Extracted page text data
* * * *
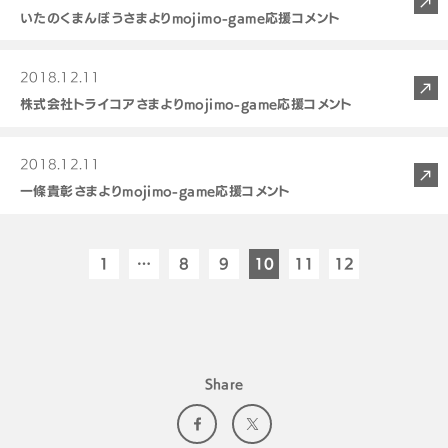
いたのくまんぼうさまよりmojimo-game応援コメント
2018.12.11
株式会社トライコアさまよりmojimo-game応援コメント
2018.12.11
一條貴彰さまよりmojimo-game応援コメント
1
…
8
9
10
11
12
Share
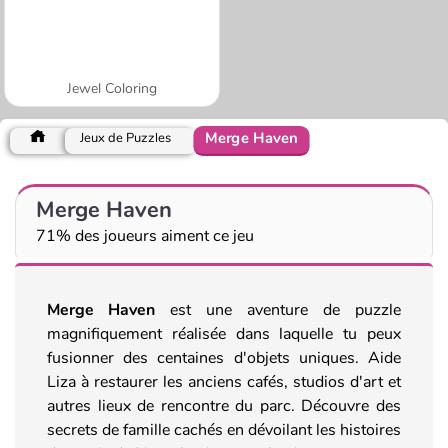
Jewel Coloring
Merge Haven
Jeux de Puzzles
Merge Haven
71% des joueurs aiment ce jeu
Merge Haven
est une aventure de puzzle
magnifiquement réalisée dans laquelle tu peux
fusionner des centaines d'objets uniques. Aide
Liza à restaurer les anciens cafés, studios d'art et
autres lieux de rencontre du parc. Découvre des
secrets de famille cachés en dévoilant les histoires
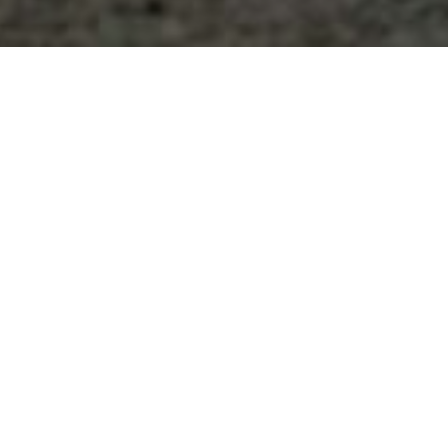
Un Ford Roadster 1932 à
prix d’ami…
* * * *
Could you return every line from the entries above in which the string "game応援コメント" occurs?

- TASK SOLUTION:
いたのくまんぼうさまよりmojimo-game応援コメント
株式会社トライコアさまよりmojimo-game応援コメント
一條貴彰さまよりmojimo-game応援コメント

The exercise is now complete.